VS L店(上) 店長K氏 後⑱
since2010
私はどんどんこの生業の深淵へと突き進みます。
しかし
どれだけ深く突き進もうと、大海の前では名も無き小蟲……
J店の店長K氏が同系列店へと異動。
幸い彼は隣町の系列店L店へ。
それと同時にやはりJ店は徐々に衰退。
私達チームも隣町のL店へと通うようになっていきました。
元々、L店にはイベント限定でたまに来ていたので、何の問題はありません。
系列店は他県にもあったので、K氏の異動先が近隣で私達は胸をなで下ろしました。
しかし、店長が変わればこんなにも違うということをまたも見せられました。
やはり
どんなにホール状況がよくとも私達の生業は、‘一寸先は闇’なのである。
私達は、J店からL店へと移動。
それに伴い、またデータ収集していきます。
K氏の勢いはL店でも止まりませんでした。
当時、ホール上層部はK氏の手腕を高く評価していたのでしょう。
近隣ホールに追随を許さないほどの設定配分。
一昔前なら、B店がそれ以上の設定配分をしていましたが、今は昔。
現在の‘時代の寵児’はK氏のL店です。
それ程、見事な営業形態を見せていました。
しかし、次第に噂が噂を呼び人々が増え続けるL店で、私達は思うように立ち回ることはできませんでした。

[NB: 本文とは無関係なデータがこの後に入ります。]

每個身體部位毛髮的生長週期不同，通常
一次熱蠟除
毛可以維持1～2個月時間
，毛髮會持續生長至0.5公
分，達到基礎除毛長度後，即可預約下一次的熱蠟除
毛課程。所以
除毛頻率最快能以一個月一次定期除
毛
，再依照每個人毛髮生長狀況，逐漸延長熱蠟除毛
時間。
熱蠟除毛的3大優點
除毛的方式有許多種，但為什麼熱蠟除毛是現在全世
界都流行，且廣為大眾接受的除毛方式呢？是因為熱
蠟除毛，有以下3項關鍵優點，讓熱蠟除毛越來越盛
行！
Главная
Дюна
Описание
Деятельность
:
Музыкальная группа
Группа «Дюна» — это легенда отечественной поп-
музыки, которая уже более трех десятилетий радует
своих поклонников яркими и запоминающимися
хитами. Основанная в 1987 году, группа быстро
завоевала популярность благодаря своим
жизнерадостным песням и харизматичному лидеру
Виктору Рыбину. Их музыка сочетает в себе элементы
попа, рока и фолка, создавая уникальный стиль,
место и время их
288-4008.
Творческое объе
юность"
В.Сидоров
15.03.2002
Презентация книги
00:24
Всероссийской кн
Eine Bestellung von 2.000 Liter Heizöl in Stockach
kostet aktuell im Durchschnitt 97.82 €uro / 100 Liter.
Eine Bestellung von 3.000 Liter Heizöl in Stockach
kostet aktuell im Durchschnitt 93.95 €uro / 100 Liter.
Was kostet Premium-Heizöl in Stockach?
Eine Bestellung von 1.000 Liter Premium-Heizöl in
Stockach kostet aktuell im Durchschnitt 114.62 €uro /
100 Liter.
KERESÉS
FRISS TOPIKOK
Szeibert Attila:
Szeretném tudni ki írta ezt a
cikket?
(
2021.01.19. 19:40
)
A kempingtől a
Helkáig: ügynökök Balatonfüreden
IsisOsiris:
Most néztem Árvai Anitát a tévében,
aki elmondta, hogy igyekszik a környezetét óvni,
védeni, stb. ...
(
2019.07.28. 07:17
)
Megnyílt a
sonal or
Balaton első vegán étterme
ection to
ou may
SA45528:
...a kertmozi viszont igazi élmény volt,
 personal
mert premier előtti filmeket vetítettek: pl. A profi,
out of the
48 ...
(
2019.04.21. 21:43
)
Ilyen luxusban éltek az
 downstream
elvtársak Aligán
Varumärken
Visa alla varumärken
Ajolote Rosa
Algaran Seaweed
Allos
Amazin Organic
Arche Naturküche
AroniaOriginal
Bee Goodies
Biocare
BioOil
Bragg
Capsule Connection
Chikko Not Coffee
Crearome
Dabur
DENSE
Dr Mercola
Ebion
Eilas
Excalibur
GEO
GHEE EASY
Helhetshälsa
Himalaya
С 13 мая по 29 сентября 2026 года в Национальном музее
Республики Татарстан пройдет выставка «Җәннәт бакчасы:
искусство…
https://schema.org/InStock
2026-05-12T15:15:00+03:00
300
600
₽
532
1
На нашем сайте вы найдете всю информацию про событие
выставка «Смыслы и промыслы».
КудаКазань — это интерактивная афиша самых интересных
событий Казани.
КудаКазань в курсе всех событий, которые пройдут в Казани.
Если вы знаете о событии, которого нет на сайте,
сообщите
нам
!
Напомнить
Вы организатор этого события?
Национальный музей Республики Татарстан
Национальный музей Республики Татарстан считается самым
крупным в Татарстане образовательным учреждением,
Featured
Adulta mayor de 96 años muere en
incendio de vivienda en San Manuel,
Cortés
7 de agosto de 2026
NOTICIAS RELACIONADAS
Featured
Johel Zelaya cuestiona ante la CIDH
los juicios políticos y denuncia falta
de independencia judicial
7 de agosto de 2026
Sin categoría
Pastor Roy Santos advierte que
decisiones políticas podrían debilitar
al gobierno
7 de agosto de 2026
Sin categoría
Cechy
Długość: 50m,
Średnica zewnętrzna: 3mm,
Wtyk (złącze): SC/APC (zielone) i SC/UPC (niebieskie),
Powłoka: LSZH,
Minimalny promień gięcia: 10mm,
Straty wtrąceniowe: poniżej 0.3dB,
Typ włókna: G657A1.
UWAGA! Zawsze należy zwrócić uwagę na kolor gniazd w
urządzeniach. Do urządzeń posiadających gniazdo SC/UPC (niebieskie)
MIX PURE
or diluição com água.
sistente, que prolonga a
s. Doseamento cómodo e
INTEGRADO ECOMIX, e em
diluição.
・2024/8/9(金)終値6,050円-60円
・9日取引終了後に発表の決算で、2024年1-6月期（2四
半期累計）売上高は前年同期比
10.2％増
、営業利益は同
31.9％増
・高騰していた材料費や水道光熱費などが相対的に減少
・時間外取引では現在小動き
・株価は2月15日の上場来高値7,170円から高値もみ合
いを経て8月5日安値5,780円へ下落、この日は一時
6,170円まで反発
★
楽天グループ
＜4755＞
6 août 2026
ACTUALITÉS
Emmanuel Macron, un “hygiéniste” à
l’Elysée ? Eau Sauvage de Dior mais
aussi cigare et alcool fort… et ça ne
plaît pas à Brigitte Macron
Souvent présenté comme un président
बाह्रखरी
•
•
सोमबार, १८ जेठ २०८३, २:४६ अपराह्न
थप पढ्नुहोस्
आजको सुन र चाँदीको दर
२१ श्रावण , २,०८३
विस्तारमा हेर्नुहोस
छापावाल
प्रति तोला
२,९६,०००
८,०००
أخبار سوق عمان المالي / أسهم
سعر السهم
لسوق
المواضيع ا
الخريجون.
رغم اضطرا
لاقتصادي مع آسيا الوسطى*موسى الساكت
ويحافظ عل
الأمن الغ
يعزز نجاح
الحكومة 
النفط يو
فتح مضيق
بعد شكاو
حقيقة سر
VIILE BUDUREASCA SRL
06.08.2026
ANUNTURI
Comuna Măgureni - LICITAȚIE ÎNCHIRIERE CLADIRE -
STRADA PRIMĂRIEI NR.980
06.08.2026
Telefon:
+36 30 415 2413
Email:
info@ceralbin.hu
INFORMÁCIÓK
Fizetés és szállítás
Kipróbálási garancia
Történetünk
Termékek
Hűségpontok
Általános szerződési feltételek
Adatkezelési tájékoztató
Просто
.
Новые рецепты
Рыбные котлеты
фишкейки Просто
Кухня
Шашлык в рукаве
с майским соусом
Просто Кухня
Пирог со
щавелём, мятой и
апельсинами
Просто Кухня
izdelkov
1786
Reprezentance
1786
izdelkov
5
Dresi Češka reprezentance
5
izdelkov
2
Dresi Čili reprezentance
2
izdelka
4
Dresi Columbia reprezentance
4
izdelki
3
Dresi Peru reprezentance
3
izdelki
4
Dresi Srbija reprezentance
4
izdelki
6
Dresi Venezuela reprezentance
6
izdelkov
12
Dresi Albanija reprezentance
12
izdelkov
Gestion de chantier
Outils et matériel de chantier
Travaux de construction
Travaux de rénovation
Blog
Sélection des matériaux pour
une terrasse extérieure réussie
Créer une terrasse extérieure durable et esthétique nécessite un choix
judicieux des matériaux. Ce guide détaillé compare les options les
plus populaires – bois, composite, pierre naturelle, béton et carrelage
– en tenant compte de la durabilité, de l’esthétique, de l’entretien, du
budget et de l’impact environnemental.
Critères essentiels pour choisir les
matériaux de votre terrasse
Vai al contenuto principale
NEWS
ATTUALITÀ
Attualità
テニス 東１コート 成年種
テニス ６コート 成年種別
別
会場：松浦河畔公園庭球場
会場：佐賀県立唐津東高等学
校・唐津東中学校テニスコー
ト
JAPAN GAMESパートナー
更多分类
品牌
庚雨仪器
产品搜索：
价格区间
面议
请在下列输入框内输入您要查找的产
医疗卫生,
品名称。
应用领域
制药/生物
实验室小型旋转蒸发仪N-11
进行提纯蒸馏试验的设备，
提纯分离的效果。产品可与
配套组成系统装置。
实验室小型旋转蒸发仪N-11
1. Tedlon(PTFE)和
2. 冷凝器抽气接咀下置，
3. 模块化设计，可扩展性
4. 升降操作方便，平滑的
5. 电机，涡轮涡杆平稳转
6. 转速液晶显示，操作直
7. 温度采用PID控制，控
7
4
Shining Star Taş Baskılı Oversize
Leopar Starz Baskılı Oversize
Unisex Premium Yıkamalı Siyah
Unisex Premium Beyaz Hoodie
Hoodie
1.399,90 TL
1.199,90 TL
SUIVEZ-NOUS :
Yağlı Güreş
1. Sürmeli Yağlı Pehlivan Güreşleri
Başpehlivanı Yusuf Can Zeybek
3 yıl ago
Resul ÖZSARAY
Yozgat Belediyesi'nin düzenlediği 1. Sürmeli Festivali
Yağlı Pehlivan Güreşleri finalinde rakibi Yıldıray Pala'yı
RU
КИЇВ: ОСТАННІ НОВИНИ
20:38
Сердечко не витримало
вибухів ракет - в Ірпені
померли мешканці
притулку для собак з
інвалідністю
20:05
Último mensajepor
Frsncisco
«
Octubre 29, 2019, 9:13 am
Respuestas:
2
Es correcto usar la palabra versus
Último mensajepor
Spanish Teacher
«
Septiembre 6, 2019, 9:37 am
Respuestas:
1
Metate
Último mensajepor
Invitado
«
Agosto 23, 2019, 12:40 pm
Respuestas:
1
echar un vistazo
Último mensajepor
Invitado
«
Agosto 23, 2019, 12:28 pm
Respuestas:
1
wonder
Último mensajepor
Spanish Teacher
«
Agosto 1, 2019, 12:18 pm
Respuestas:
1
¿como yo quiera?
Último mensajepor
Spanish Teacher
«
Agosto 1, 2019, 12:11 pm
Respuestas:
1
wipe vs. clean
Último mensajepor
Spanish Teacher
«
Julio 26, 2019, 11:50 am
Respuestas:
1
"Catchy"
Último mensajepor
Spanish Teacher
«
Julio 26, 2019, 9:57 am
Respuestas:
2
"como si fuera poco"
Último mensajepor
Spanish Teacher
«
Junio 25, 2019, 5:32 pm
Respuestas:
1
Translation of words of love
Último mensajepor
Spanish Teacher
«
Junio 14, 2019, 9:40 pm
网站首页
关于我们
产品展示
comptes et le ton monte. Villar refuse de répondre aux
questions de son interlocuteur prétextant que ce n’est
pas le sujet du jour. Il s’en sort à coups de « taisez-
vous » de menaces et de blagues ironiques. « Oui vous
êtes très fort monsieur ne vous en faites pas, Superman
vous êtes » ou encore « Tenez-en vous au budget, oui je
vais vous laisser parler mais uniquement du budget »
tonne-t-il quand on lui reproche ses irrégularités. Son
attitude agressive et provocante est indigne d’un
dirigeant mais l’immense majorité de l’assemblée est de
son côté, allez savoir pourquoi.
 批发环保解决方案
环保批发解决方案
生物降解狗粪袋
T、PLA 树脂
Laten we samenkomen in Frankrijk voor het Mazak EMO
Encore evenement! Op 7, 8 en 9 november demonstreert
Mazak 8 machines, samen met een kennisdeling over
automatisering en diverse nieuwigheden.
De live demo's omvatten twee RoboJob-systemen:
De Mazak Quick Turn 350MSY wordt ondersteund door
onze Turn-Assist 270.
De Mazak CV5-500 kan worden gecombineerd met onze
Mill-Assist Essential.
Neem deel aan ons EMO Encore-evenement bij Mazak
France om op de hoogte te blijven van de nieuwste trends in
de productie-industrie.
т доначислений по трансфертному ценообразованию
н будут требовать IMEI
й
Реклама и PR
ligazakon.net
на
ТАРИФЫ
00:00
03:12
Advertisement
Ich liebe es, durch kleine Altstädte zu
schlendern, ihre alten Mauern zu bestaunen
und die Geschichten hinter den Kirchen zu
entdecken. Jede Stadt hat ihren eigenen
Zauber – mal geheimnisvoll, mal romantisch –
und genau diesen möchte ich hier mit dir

もう、立ち回るということ自体が不可能なぐらいの毎回の集客力。
K氏のL店のイベントはそれぐらいのブランド力を発揮して人々を集めていたのです。
やはり、私達とすれば本当によかったのは最初の頃だったと言えたでしょう。
ブランド化したイベントは、行うたびに毎回200人は軽く超えていきました。
しかし、それは致し方ないことです。
設定配分は最初程、衝撃的ではありませんでしたが、確実にペイアウトの高い機種に使ってきます。
私達チームは、これをひたすら狙い続けました。
K氏のイベントも落ち着いてきたということなのでしょう。